TEXTO APRESENTADO:
++++++++
A palavra “evangelho”
passa para português do termo latino, evangeliu, que, por sua vez, vem do
palavra grega, euangélion, que significa “boa nova”. Ao acrescentar o sufixo,
-ismo (de origem grega) ou -ação (de origem latina) surgem as palavras
evangelismo e evangelização que traduzem igualmente a palavra grega, euangelízo
(euvaggeli,zw). Portanto, apesar de algumas tentativas de distinguir entre
estes dois termos, não há diferença essencial pois têm a mesma origem. Ambos
efetivamente se referem ao anúncio do evangelho, isto é, das boas novas que
Deus ressuscitou Jesus de entre os mortos.
O evangelismo ou a evangelização, no cerne,
envolve o anúncio da intervenção de Deus na história humana, especificamente a
ressurreição de Jesus de Nazaré duma morte por crucificação, uma pena que lhe
foi atribuída por motivos políticos e religiosos. Ao ressuscitar Jesus e entre
os mortos, Deus o vindicou, efetivamente estabelecendo não só a sua inocência,
mas também a sua posição como Filho de Deus e realizador das promessas de Deus
nas Escrituras para os judeus e para todas as etnias do mundo (Romanos 1.1-6).
Portanto, o evangelismo possui essencialmente um caráter narrativo, promissório
e histórico.
++++++++
ENUNCIADO A:
No texto sobre o evangelismo, qual é o significado da palavra grega euangélion?
ENUNCIADO B:
Edite o trecho do texto sobre o evangelismo que vai de “O evangelismo ou” até “e histórico.”, trocando “crucificação” por “crucifixão”.
ENUNCIADO C:
Prossiga com o texto sobre o evangelismo a partir do ponto em que ele termina.
++++++++
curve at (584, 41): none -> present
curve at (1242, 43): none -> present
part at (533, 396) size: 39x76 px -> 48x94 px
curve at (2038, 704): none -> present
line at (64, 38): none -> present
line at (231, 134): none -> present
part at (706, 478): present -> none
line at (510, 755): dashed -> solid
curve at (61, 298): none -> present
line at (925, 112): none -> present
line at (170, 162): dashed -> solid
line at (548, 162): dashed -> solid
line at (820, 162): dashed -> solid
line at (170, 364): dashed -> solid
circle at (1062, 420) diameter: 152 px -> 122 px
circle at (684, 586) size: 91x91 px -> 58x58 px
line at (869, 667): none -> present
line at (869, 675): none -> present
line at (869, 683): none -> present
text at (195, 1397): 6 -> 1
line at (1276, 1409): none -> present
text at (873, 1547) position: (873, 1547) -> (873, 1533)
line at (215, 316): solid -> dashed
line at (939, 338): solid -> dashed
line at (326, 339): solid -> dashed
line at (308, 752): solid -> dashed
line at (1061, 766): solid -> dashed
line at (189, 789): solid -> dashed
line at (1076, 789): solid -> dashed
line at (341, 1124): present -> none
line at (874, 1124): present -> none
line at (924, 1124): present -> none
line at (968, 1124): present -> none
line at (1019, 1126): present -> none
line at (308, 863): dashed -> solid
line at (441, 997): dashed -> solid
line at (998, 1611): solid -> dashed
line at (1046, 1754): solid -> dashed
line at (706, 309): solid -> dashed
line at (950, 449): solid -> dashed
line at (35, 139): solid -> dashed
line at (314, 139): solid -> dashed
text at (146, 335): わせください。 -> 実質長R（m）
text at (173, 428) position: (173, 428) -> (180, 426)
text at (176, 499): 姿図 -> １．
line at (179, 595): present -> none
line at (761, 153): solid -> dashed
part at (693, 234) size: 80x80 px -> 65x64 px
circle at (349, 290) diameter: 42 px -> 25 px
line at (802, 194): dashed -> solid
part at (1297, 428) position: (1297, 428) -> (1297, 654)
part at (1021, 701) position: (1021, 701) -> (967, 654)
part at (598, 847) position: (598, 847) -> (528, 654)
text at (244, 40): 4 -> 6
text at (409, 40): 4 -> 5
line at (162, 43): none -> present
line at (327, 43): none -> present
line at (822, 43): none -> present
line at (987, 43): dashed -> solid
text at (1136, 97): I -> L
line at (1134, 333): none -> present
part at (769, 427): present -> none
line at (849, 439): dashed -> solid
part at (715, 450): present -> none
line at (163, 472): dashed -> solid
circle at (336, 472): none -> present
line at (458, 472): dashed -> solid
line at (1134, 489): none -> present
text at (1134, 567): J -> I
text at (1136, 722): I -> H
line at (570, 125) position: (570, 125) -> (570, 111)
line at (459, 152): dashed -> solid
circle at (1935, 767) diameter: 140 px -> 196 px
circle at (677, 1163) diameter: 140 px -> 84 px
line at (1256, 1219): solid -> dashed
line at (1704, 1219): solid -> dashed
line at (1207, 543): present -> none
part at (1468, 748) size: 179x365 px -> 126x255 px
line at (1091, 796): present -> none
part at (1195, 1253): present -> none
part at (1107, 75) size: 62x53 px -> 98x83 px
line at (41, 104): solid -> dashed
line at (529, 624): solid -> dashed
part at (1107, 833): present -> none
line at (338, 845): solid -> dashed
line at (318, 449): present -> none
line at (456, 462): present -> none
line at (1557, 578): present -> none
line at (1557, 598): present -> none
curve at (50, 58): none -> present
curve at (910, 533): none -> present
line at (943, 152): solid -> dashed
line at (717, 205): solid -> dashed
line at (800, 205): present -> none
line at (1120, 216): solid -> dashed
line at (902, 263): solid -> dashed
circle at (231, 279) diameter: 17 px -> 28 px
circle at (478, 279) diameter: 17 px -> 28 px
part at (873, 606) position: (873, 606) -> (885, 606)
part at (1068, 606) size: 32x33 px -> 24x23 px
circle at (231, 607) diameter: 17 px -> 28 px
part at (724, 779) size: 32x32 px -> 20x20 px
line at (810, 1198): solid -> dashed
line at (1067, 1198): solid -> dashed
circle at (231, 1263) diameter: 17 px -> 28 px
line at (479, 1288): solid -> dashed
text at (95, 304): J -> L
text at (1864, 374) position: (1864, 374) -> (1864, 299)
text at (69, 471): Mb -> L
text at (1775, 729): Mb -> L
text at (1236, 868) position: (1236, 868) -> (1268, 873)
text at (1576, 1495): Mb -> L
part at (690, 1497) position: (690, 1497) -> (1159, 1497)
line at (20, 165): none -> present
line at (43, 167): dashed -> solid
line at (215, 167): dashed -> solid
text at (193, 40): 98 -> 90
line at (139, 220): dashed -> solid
++++++++
RESPOSTA DO EXERCÍCIO A:
Significa “boa nova”.

RESPOSTA DO EXERCÍCIO B:
O evangelismo ou a evangelização, no cerne,
envolve o anúncio da intervenção de Deus na história humana, especificamente a
ressurreição de Jesus de Nazaré duma morte por crucifixão, uma pena que lhe
foi atribuída por motivos políticos e religiosos. Ao ressuscitar Jesus e entre
os mortos, Deus o vindicou, efetivamente estabelecendo não só a sua inocência,
mas também a sua posição como Filho de Deus e realizador das promessas de Deus
nas Escrituras para os judeus e para todas as etnias do mundo (Romanos 1.1-6).
Portanto, o evangelismo possui essencialmente um caráter narrativo, promissório
e histórico.

RESPOSTA DO EXERCÍCIO C:
Como anúncio é uma narração. É um relato feito
por testemunhas e assim é uma atividade verbal e pessoal. Por isso no Novo
Testamento a atividade evangelística que mais se sobressai é o testemunho (Atos
5.32; 1 Coríntios 15.5-11).
Entretanto, por envolver o testemunho o
evangelismo não é meramente subjetivo, relativo à experiência de cada um.
Baseia-se na realização histórica de promessas específicas feitas no Antigo
Testamento a respeito dum novo período na história humana demarcada pela vinda
do Messias. Estas promessas também se destacam no evangelismo (Atos 2.25-32;
3.18, 24; 1 Coríntios 15.3-4).
Então, o evangelismo é um anúncio, sim, e é
pessoal no sentido de ser transmitido por pessoas transformadas pelos eventos
narrados na mensagem proclamada. Mas, é também histórico. Por mais pessoal que
seja, a mensagem possui um conteúdo essencial, sem o qual a mensagem não seria
mais evangelística. E este conteúdo se refere à crucificação e a morte duma
pessoa que viveu e morreu de fato, e igualmente de fato foi ressurreto por Deus
(Atos 2.23; 5.30; 10.39; 13.29; Deuteronômio 21.22-23; Gálatas 3.10-13; 1 Pedro
2.24). O caráter histórico e verificado destes eventos completam a nossa
definição das três características necessárias do evangelismo: é um anúncio de
promessas divinas realizadas na morte e na ressurreição de Jesus de Nazaré, agora
proclamado Jesus Cristo.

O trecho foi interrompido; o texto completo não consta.